Wednesday, January 18, 2006

Lame Interviews and Fat Church

I interviewed for an internal promotion today. It's a teeny step and not even something I'm honestly sure I wanted, but... I was ridiculously nervous during the interview. Ridiculous. I could not think of the answers to anything and really think I blew it. This makes me think that if/when we do move to Charlotte, I'm afraid that Scott is going to have to get some amazing job because I don't want to interview for another job ever again.

Think of a time it was critical that you understood someone. What? I'm not a General, I'm not handling bombs, what kind of situation could come up that is critical that I understood someone? And I just gave the lamest answers. I just wanted to crawl under the table or better yet just leave. Yup, that's all I've got folks. There are no good answers in here. My job is not critical. And the other questions were equally as generic and yet almost life or death related. (Not that I can remember them because my brain has been erased by the stress and then relief that at least it's over with.) Sigh.

It's one thing to think you don't interview well, it's another to know.

And then I went to Fat Church, which is only what I call it in my head as we are not allowed to use the F-word at Weight Watchers.
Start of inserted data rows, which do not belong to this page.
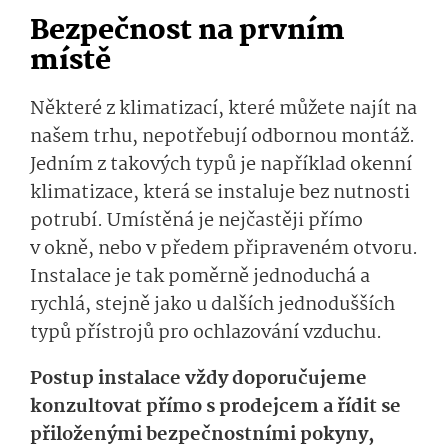
Bezpečnost na prvním
místě
Některé z klimatizací, které můžete najít na
našem trhu, nepotřebují odbornou montáž.
Jedním z takových typů je například okenní
klimatizace, která se instaluje bez nutnosti
potrubí. Umístěná je nejčastěji přímo
v okně, nebo v předem připraveném otvoru.
Instalace je tak poměrně jednoduchá a
rychlá, stejně jako u dalších jednodušších
typů přístrojů pro ochlazování vzduchu.
Postup instalace vždy doporučujeme
konzultovat přímo s prodejcem a řídit se
přiloženými bezpečnostními pokyny,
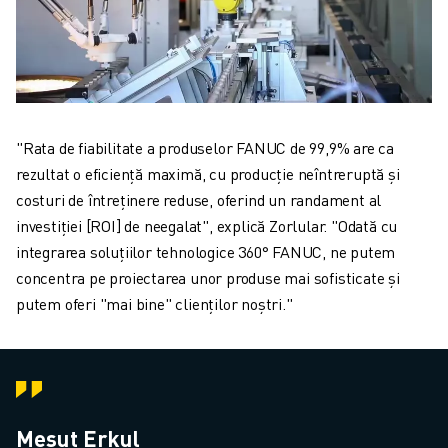
"Rata de fiabilitate a produselor FANUC de 99,9% are ca
rezultat o eficiență maximă, cu producție neîntreruptă și
costuri de întreținere reduse, oferind un randament al
investiției [ROI] de neegalat", explică Zorlular. "Odată cu
integrarea soluțiilor tehnologice 360° FANUC, ne putem
concentra pe proiectarea unor produse mai sofisticate și
putem oferi "mai bine" clienților noștri."
Mesut Erkul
I realized on the way home that I haven't really written about how that's going in a while, which is funny to me for some reason. (A lot of things are funny to me for some reason, most of which generally are not funny to other people.) When I wrote the highlights of 2004, I had a hard time finding posts that weren't about losing weight. I bet you're thinking that I haven't been doing it, that I fell off the wagon. But, that's not true. It's really just that it's become part of my life, part of my routine. So, I'm still losing weight (down 27 pounds), and I'm happy about it but I try not to be so focused on it in my conversation all the time...

Not that I'm always successful. See, Weight Watchers has become my church and I guess that makes the scale my demi-god that I pray in front of weekly. I make sacrifices for my "god" and I try to live a life that my god would approve of. The meeting leader is life the preacher and she gives sermons and words that we are to live by. I feel uplifted when I leave and ready to stay on track. The people all have similar belief systems and some of them are more strident in their beliefs than others. We offer each other strength and encouragement. We spread the word to "outsiders" and try to get new members. It IS Fat Church and I really do love it. Because, how can I not? 27 pounds is a lot of weight to put down and I have a ways to go but don't even feel discouraged or scared by that because I know it's going to be okay.